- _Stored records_
***
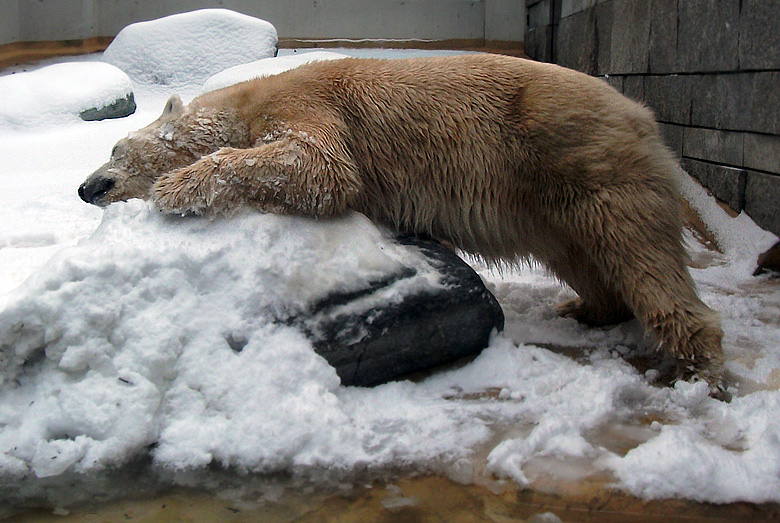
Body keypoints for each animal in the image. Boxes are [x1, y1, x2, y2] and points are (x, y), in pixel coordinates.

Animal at [79, 55, 724, 390]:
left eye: (114, 147)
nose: (86, 187)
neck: (246, 101)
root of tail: (643, 115)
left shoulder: (304, 103)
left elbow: (320, 164)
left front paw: (174, 189)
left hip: (586, 159)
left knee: (641, 256)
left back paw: (698, 363)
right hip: (555, 196)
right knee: (584, 257)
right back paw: (587, 308)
***
- _Work item_
Exactly the lines from the one with "left elbow: (320, 164)" through the end of the entries, both included, should be written out, and no others.

- _Result_
left elbow: (320, 164)
left front paw: (174, 189)
left hip: (586, 159)
left knee: (641, 256)
left back paw: (698, 363)
right hip: (555, 196)
right knee: (584, 257)
right back paw: (587, 308)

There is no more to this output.